Den Schuh stellte ich hinter eine Felskannte, um ihn meinen Klientinnen aus dem Weg zu räumen. Hier entdeckte ich ein abgeschnittenes Seil, das zwischen zwei Blöcken in der Grösse von mittleren Personenwagen eingeklemmt war. Auf der anderen Seite sah ich dann auch den anderen Schuh, und alles was von seinem Träger zwischen diesen umgekippten Blöcken übriggeblieben war. So wie ich die Lage beurteilte, musste die Tragödie einige Tage zuvor passiert sein: Einige grosse Steine waren aus dem Gleichtgewicht gekommen und hatten einen Alpnisten einer Seilschaft erdrückt. Um die Damen nicht aus dem Rhythmus zu bringen, führte ich sie mit guten Ratschlägen über Griffe und Tritte an der Unglücksstelle vorbei, ohne dass sie den zerquetschten Leichnam bemerkten. Ich sehnte mich nach dem sicheren Grat und nach dem nahen Gipfel.
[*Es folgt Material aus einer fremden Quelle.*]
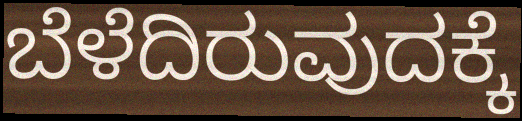
ಬೆಳೆದಿರುವುದಕ್ಕೆ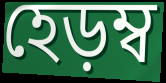
হেড়ম্ব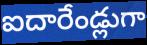
ఐదారేండ్లుగా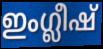
ഇംഗ്ലീഷ്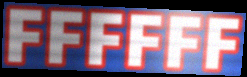
FFFFFFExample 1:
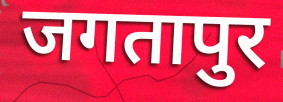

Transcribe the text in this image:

जगतापुर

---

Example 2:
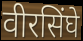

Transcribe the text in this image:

वीरसिंघे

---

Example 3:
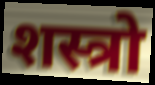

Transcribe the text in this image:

शस्त्रो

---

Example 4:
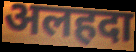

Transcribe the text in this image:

अलहदा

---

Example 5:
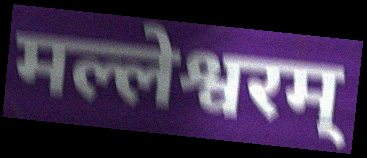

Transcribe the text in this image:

मल्लेश्वरम्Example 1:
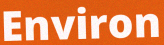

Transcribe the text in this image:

Environ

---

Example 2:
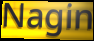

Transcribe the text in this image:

Nagin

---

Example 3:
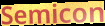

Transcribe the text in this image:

Semicon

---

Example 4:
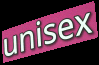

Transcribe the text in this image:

unisex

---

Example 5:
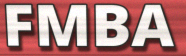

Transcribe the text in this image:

FMBA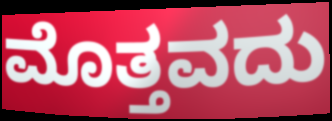
ಮೊತ್ತವದು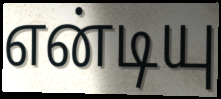
என்டியு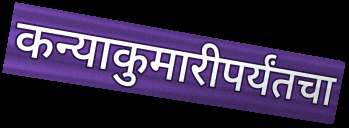
कन्याकुमारीपर्यंतचा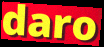
daro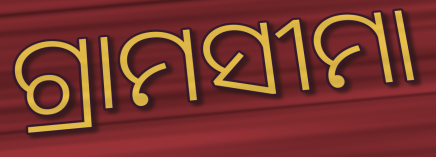
ଗ୍ରାମସୀମା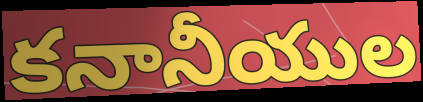
కనానీయులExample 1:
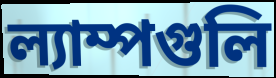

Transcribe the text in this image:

ল্যাম্পগুলি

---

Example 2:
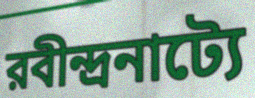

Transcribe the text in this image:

রবীন্দ্রনাট্যে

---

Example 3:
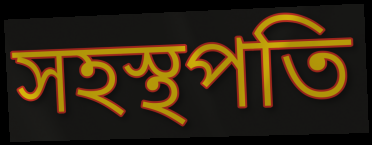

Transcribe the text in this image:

সহস্থপতি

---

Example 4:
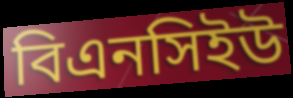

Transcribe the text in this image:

বিএনসিইউ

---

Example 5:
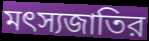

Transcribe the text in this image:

মৎস্যজাতির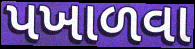
પખાળવાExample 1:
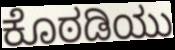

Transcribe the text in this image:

ಕೊಠಡಿಯು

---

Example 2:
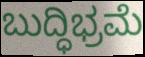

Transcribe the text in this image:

ಬುದ್ಧಿಭ್ರಮೆ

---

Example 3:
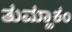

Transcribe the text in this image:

ತುಮ್ಹಾಕಂ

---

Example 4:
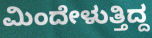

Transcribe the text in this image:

ಮಿಂದೇಳುತ್ತಿದ್ದ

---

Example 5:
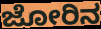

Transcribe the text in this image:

ಜೋರಿನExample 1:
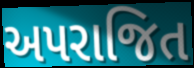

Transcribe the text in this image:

અપરાજિત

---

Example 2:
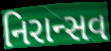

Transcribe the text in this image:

નિરાન્સવ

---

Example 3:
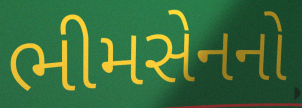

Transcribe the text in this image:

ભીમસેનનો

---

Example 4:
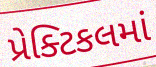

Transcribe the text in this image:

પ્રેક્ટિકલમાં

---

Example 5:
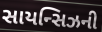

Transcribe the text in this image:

સાયન્સિઝની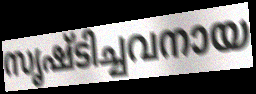
സൃഷ്ടിച്ചവനായ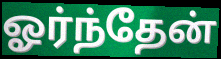
ஓர்ந்தேன்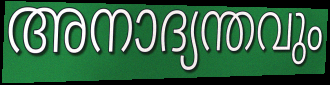
അനാദ്യന്തവുംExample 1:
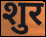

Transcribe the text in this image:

शुर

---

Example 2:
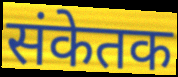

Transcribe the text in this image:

संकेतक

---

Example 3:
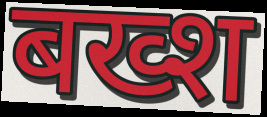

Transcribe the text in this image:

बख्श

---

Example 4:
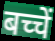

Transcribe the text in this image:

बच्चें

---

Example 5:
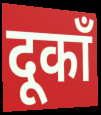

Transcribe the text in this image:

दूकाँ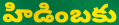
హిడింబకుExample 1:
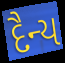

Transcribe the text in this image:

દૈન્ય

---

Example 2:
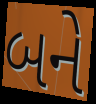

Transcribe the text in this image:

બને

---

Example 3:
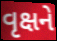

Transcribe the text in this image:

વૃક્ષને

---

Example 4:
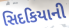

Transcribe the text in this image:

સિદકિયાની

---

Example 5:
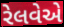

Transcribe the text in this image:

રેલવેએ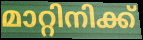
മാറ്റിനിക്ക്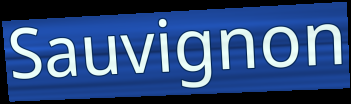
SauvignonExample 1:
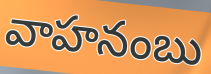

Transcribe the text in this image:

వాహనంబు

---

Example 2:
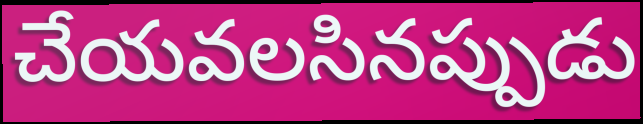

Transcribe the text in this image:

చేయవలసినప్పుడు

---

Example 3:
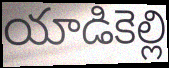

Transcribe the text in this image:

యాడికెల్లి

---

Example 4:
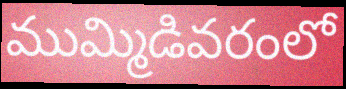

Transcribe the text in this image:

ముమ్మిడివరంలో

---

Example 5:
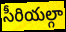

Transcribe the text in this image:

సీరియల్గా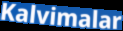
Kalvimalar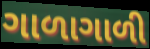
ગાળાગાળી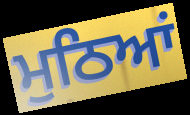
ਮੁਠਿਆਂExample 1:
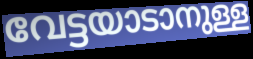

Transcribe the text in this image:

വേട്ടയാടാനുള്ള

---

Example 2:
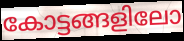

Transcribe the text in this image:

കോട്ടങ്ങളിലോ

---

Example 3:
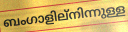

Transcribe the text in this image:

ബംഗാളില്നിന്നുള്ള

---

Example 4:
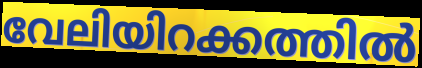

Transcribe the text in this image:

വേലിയിറക്കത്തിൽ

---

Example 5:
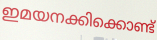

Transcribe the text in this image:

ഇമയനക്കിക്കൊണ്ട്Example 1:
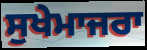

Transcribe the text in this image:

ਸੁਖੇਮਾਜਰਾ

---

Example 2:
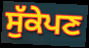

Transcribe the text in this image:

ਸੁੱਕੇਪਣ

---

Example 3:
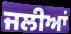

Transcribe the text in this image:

ਜਲੀਆਂ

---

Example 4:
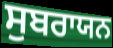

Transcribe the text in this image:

ਸੁਬਰਾਯਨ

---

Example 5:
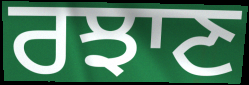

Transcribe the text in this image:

ਰਝਾਣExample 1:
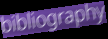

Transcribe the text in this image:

bibliography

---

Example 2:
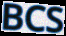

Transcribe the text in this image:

BCS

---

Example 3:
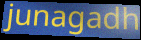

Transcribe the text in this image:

junagadh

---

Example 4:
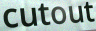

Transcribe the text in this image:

cutout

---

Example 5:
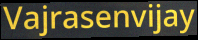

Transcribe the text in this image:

Vajrasenvijay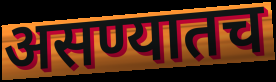
असण्यातच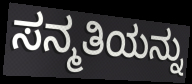
ಸನ್ಮತಿಯನ್ನುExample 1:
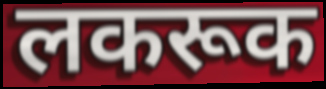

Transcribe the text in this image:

लकरूक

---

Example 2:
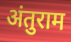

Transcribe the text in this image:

अंतुराम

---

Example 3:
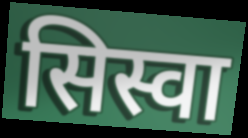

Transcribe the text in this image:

सिस्वा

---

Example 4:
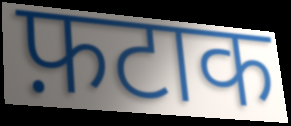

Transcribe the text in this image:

फ़टाक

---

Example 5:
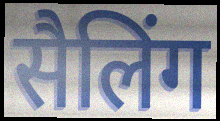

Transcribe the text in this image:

सैलिंग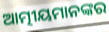
ଆତ୍ମୀୟମାନଙ୍କର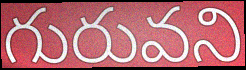
గురువని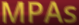
MPAsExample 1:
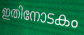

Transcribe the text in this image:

ഇതിനോടകം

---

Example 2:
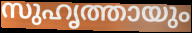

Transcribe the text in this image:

സുഹൃത്തായും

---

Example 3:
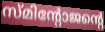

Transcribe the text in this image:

സ്മിന്റോജന്റെ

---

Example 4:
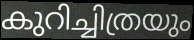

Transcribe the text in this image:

കുറിച്ചിത്രയും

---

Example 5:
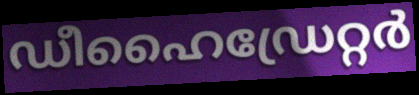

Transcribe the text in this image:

Für mich war die Gipfelrast mehr besinnlich als fröhlich und ich entschloss mich, über den bedeutend schwierigeren Südgrat abzusteigen, wo kein Steinschlag drohte. Mit der Wahl zwischen bequemen Betten in unserem Hotel oder Endesaisonwolldecken im Rif Torino konnte ich die Damen so beschleunigen, dass wir trotz des Umweges doch noch knapp die letzte Bahn ins Tal erreichen konnten. Erst am Abend, als ich ihnen von meiner Entdeckung erzählte und ihnen die Gefährlichkeit der ausgeschmolzenen Normalroute mit dem tragischen Tod des Alpinisten unterstrich, zeigten sie vollstes Verständnis für meinen Entscheid, über den Südgrat abzusteigen.